[Java] 자바 8 - (2) Stream : 데이터 처리 연산

728x90

자바 8 - (2) Stream : 데이터 처리 연산

Stream은 자바 8에서 새로 추가된 기능입니다. Stream을 데이터 요소의 시퀀스를 처리하는 기능으로 데이터 처리 파이프라인을 만들 수 있으며 원본 데이터를 변경하지 않고 중간 연산과 최종 연산을 이용하여 원하는 데이터 결과를 얻는 함수형 스타일의 API입니다.

예제 코드는 Github에서 확인하실 수 있습니다.

1. Stream의 정의

Stream이란 데이터 처리 연산을 지원하도록 소스에서 추출된 연속된 소스를 말합니다. 중간 연산과 최종 연산을 통해 데이터를 처리하며, 중간 연산은 실제로 수행되지 않고 최종 연산이 호출될 때까지 지연 실행됩니다.
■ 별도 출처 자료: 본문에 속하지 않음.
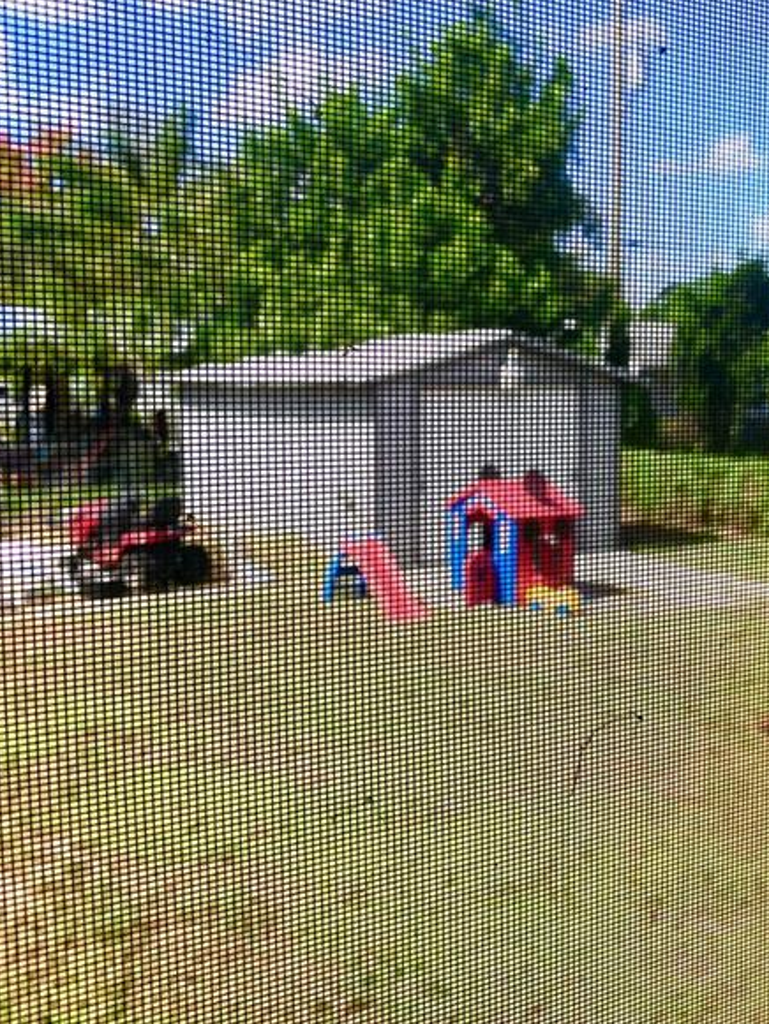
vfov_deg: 50.1
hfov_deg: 38.7
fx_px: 1096
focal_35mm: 37
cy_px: 469
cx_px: 367
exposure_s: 1/972
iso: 20
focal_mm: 3.99
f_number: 1.8
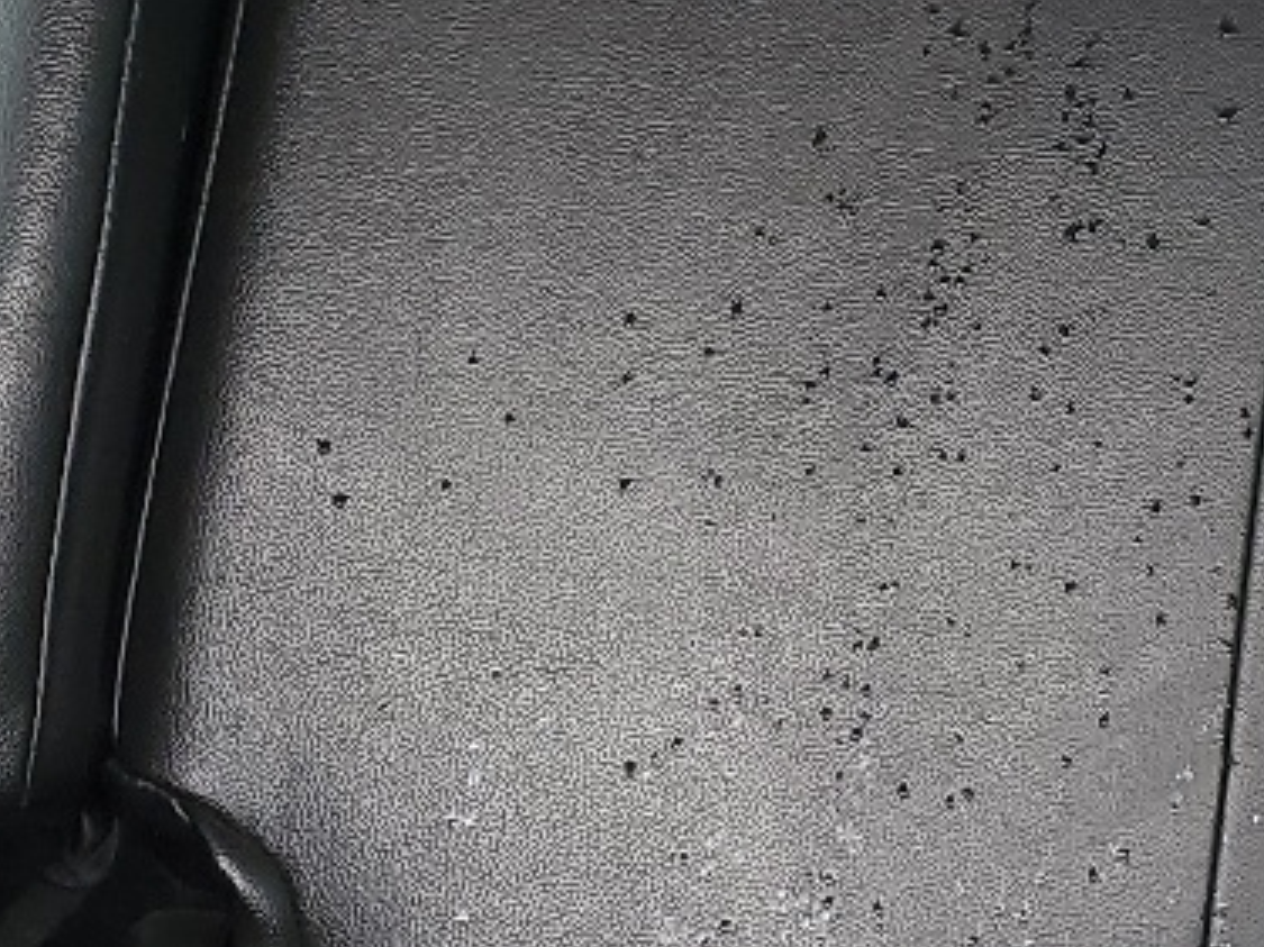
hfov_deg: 17.6
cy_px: 108
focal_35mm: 111
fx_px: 4052
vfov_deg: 13.2
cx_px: 954
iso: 55
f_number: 1.5
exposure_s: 1/120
private List<Coffee> coffeeList = new ArrayList<>();

@BeforeEach
void init() {
    coffeeList = Arrays.asList(
            new Coffee(2000, 680, Brands.MEGA),
            new Coffee(3000, 1000, Brands.MEGA),
            new Coffee(4500, 355, Brands.STARBUCKS),
            new Coffee(5000, 473, Brands.STARBUCKS),
            new Coffee(5500, 592, Brands.STARBUCKS),
            new Coffee(2000, 625, Brands.PAIKDABANG),
            new Coffee(3000, 946, Brands.PAIKDABANG),
            new Coffee(4500, 355, Brands.TWOSOME),
            new Coffee(5000, 414, Brands.TWOSOME),
            new Coffee(3200, 420, Brands.EDIYA),
            new Coffee(4200, 650, Brands.EDIYA)
    );
}

@Test
void stream_test() {
    List<String> brandList = coffeeList.stream()        // 데이터 소스
            .filter(coffee -> coffee.getPrice() < 3000) // 중간 연산
            .map(Coffee::getBrands)                     // 중간 연산
            .map(Brands::getDesc)                       // 중간 연산
            .limit(3)                                   // 중간 연산
            .collect(Collectors.toList());              // 최종 연산

    System.out.println("brandList = " + brandList);
}
// 결과
brandList = [메가커피, 빽다방]

Stream의 구성은 다음과 같습니다.

데이터 소스(Data Source)
원본 데이터를 처리하기 위해 갖는 데이터로 배열, 컬렉션, 파일 등이 있다.
ex) 컬렉션의 'stream()', Arrays.stream(T[] array), Stream.of(T... values) 등
중간 연산(Intermediate Operations)
데이터 소스를 가공하거나 필터링하는 작업을 수행하는 연산으로 필요에 따라 여러 번(파이프라인) 연결할 수 있으며 실제로 수행되지 않고 중간 Stream을 반환한다.
ex) filter(Predicate<T> predicate), map(Function<T, R> mapper, sorted(), limit(long maxsize) 등
최종 연산(Terminal Operations)
Stream을 처리하여 결과를 반환하거나 출력하는 작업을 수행하는 연산으로 Stream의 요소를 소모하여 한 번만 호출할 수 있다.
ex) collect(Collector<T, A, R> collector), forEach(Consumer<T> action), count() 등

1-1. 데이터 소스(Data Source)

데이터 소스(Data Source)는 원본 데이터를 처리하기 위해 Stream에서 생성되는 데이터로 컬렉션, 배열, I/O 자원 등의 데이터를 이용하여 생성할 수 있으며 정렬된 데이터로 만들어진 데이터 소스는 정렬이 그대로 유지가 됩니다. 또한 데이터 소스는 'filter', 'sorted', 'map' 등과 같이 데이터 처리 연산을 수행할 수 있는 인터페이스를 제공합니다.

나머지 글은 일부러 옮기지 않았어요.